Top of INFORMATION PROVIDED

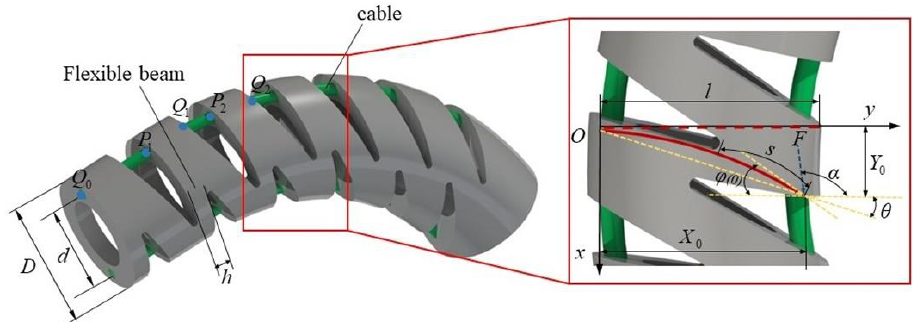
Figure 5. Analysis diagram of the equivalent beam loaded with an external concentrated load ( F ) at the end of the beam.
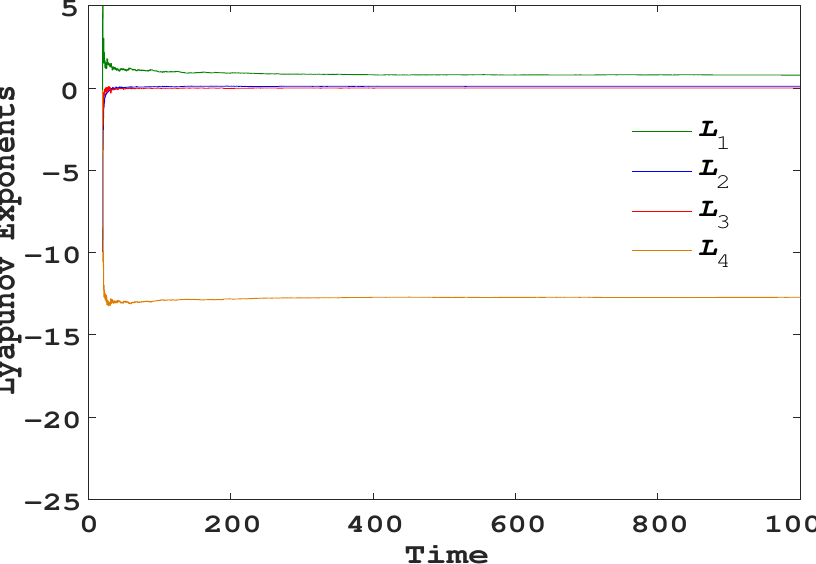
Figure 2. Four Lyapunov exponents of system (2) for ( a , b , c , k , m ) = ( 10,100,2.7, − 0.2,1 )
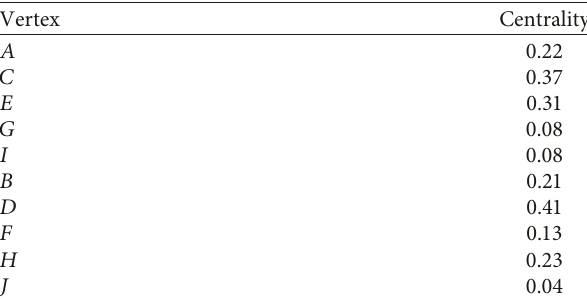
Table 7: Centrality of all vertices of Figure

Bottom of INFORMATION PROVIDED
Top of INFORMATION PROVIDED

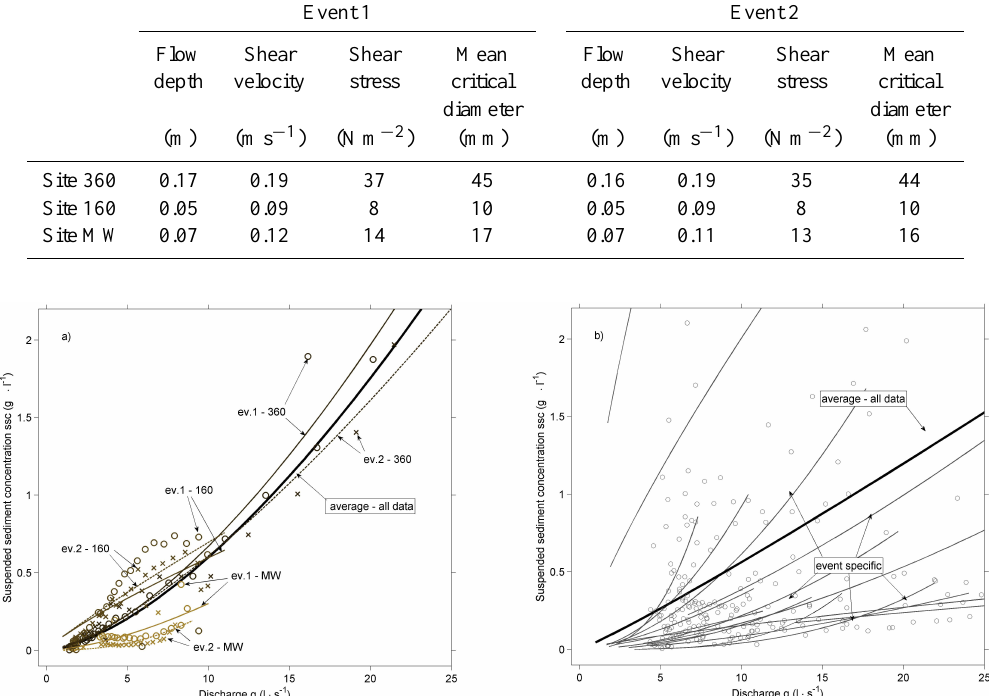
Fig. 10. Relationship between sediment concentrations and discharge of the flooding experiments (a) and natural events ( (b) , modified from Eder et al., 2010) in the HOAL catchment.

Bottom of INFORMATION PROVIDED

§ **TASK PROMPT**
Across the listing above, state how many lines include the word "Figure", with nothing but the number in reply.

§ **EXERCISE RESPONSE**
3